# Anyone use liquid Octogon soap?



## Woodpecker (Mar 8, 2007)

I found this in my local supermarket awhile ago. It is in a big yellow bottle with green letters and says for hand washables and grease cutter.This bottle has no information on it other than that. What do I do with this? I would like to wash dishes since its good for grease but it dosen't say dish liquid. tyia




eta: This is it http://www.colgate.com/app/Colgate/US/HC/Products/Dishwashing/CrystalWhiteOctagon.cvsp I guess it is good for dishes. Anyone use it?


----------



## Marcia in MT (May 11, 2002)

I used it for years to wash dishes -- it works just fine. I found it a little thinner than some of the more expensive brands (like Dawn, etc.), so you might tend to use a little more of it.

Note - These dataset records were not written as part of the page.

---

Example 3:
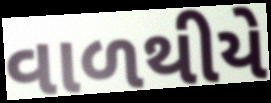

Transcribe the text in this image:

વાળથીયે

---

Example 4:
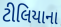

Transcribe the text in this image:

ટીલિયાના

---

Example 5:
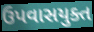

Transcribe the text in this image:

ઉપવાસયુક્ત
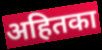
अहितका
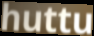
huttu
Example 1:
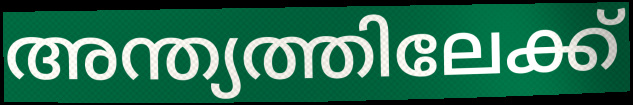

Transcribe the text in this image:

അന്ത്യത്തിലേക്ക്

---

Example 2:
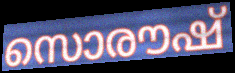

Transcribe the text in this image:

It's a detergent rather than a soap, no matter what they call it. Detergent works better in hard water than soap does.


----------



## Fae (Mar 9, 2005)

I used it for years but have not seen it around here in forever.


----------



## Woodpecker (Mar 8, 2007)

Im pretty sure I have soft water. Im going to try it tommrow. Thanks!


----------



## Woodpecker (Mar 8, 2007)

Ive been using this for a while now and it works great! Compared to other brands its cheaper and last longer because the bottle is bigger. :goodjob:


----------



## postroad (Jan 19, 2009)

I have read so much abaout the octomom here lately that I misread your post title for half a second! Thats weird.


----------



## Woodpecker (Mar 8, 2007)

It dosen't help that I spelled octagon octogon in the title does it?:1pig:


----------



## postroad (Jan 19, 2009)

Dreamy said:


> It dosen't help that I spelled octagon octogon in the title does it?:1pig:


Might have had something to do with it.


----------



## postroad (Jan 19, 2009)

Try new Octomom soap. For when you have a lot of diapers to wash!

And it leaves a nice sane scent.


----------



## Woodpecker (Mar 8, 2007)

Thats a good one!


----------



## NostalgicGranny (Aug 22, 2007)

Since I can't get fels naptha here, I use it in my homemade laundry soap. Occasionally for dishes too. And of course when I run out of liquid hand soap I use it there too.


----------



## Woodpecker (Mar 8, 2007)

NostalgicGranny said:


> Since I can't get fels naptha here, I use it in my homemade laundry soap. Occasionally for dishes too. And of course when I run out of liquid hand soap I use it there too.


Great idea to use it in homemade laundry soap!


----------



## ldc (Oct 11, 2006)

My mother used it the whole time I was growing up and after, so about 40 yrs. It's great stuff. Was happy when I recently found where to get it here in BR. ldc


----------



## Woodpecker (Mar 8, 2007)

Is it the same as the bar soap?


----------